APIEval-20
APIEval-20 is the first benchmark designed specifically to evaluate how well AI agents can generate API test suites that actually find bugs—using only a schema and sample payload, with no access to source code or documentation. It measures real-world black-box testing capability across 20 diverse API scenarios spanning e-commerce, payments, authentication, and more.
Product Highlights
- Black-Box Evaluation: Tests AI agents with only JSON schema and sample payload—mirroring how developers actually receive APIs in practice.
- Three-Tier Bug Complexity: Measures detection of simple structural bugs, moderate constraint violations, and complex multi-field semantic errors.

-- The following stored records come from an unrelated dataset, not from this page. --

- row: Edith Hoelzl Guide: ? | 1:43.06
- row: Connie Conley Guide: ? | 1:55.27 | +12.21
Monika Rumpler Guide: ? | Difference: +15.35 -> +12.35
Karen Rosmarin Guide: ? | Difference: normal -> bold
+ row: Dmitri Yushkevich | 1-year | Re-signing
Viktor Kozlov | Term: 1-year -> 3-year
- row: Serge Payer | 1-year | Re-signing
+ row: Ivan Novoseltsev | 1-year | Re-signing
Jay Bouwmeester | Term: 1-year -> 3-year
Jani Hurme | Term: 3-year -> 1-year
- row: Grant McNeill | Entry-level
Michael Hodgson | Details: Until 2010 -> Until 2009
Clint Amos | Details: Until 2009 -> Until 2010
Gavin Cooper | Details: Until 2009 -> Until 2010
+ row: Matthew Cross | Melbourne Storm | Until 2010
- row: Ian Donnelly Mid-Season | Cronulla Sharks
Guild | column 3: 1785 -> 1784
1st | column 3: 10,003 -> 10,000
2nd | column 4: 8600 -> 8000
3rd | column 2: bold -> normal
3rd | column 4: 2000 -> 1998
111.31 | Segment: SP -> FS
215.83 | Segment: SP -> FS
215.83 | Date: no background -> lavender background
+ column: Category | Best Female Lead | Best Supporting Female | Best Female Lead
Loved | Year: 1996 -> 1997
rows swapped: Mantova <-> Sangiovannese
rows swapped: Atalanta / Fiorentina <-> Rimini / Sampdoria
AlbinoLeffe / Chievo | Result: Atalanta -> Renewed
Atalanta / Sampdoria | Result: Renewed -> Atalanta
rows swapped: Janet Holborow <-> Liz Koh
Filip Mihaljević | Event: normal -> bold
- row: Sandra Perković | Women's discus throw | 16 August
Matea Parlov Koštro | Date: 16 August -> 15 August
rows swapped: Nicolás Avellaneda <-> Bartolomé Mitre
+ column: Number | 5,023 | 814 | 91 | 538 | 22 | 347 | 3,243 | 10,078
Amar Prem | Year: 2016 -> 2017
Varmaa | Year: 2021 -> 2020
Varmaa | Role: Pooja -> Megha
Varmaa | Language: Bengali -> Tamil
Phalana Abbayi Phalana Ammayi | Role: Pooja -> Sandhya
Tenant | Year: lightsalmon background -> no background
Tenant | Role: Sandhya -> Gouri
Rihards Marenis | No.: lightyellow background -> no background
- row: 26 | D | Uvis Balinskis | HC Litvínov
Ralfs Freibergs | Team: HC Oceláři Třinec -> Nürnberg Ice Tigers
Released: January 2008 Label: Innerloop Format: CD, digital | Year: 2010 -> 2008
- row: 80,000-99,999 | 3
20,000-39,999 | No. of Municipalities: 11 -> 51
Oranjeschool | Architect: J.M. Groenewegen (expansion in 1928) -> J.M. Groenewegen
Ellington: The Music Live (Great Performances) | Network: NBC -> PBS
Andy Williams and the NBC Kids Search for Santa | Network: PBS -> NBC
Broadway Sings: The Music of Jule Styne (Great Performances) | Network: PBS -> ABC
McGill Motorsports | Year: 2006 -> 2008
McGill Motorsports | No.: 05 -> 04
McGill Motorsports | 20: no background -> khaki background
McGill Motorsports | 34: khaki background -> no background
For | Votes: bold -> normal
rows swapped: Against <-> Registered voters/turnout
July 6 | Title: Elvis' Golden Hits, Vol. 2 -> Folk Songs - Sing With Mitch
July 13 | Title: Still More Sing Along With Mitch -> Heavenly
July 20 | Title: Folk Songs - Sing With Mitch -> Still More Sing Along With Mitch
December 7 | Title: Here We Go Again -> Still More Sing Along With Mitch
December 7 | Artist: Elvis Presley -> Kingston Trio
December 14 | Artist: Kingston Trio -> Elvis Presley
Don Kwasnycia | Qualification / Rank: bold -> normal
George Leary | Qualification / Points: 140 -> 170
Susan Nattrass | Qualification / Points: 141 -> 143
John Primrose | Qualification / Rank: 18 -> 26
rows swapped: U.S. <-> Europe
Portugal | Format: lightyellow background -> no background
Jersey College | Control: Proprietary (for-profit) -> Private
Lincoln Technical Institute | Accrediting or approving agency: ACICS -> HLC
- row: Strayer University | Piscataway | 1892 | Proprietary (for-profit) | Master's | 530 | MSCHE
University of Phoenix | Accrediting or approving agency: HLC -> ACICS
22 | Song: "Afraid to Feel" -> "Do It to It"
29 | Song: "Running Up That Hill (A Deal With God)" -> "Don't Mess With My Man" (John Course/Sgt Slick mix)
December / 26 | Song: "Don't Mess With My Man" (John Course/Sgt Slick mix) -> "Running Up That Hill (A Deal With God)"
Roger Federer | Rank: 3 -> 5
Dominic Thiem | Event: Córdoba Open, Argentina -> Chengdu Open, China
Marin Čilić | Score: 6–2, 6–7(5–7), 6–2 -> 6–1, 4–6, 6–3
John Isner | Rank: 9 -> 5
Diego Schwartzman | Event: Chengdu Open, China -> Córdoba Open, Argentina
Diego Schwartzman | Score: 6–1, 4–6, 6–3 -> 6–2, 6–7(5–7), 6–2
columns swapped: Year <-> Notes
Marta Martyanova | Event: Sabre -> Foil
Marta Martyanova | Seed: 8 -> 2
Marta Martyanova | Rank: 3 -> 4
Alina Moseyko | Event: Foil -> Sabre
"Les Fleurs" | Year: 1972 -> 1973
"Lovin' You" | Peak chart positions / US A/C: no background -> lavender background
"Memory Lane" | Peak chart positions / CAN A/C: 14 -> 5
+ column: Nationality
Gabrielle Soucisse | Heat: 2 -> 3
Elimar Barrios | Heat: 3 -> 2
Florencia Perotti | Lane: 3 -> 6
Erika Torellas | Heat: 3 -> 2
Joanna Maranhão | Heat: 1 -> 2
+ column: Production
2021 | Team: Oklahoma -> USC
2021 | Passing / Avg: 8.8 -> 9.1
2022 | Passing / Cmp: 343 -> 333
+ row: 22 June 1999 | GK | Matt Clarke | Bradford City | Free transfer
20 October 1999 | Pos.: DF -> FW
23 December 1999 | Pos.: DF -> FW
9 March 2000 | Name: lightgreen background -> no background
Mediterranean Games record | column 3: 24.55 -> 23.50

- Automated Live Testing: Every test case runs against real deployed API implementations with objective, reproducible scoring.
- Weighted Scoring System: Prioritizes bug finding (70%), rewards thorough coverage (20%), and penalizes inefficiency (10%) for realistic assessment.
- Multi-Domain Coverage: 20 scenarios across 7 application domains including payments, user management, scheduling, and search.
Use Cases
- AI Agent Evaluation: Compare LLM-based testing agents against a standardized, objective benchmark for API test generation.
- QA Automation Research: Develop and validate new approaches to automated test suite generation for REST APIs.
- Tool Selection: Make data-driven decisions when choosing between coding assistants and specialized testing agents.
Target Audience
APIEval-20 serves AI researchers building testing agents, engineering teams evaluating automation tools, and QA leaders seeking objective metrics to compare agent performance against human-level testing standards.